--- PROBLEM REQUIREMENTS ---
Gather every line in the records below that contains the word "هدست", and treat uppercase and lowercase as different.

★ ★ ★

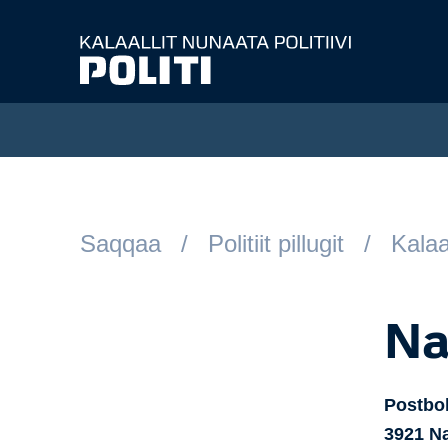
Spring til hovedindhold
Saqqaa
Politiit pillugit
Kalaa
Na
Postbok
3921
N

★ ★ ★

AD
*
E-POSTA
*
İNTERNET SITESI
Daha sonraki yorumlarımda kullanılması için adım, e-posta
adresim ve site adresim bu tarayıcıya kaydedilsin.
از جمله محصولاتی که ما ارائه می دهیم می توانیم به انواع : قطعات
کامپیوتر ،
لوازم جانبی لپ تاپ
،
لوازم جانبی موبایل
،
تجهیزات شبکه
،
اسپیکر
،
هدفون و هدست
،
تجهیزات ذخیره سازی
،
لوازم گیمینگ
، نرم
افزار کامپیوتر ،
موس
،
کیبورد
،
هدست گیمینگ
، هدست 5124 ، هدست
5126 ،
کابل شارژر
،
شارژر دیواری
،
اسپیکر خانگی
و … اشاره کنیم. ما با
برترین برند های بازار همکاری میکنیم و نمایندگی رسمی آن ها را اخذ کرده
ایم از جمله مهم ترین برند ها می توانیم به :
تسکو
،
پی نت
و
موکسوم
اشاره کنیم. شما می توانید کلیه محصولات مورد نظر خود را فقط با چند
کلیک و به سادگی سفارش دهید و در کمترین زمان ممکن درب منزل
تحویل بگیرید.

★ ★ ★

--- EXERCISE RESPONSE ---
هدفون و هدست
هدست گیمینگ
، هدست 5124 ، هدست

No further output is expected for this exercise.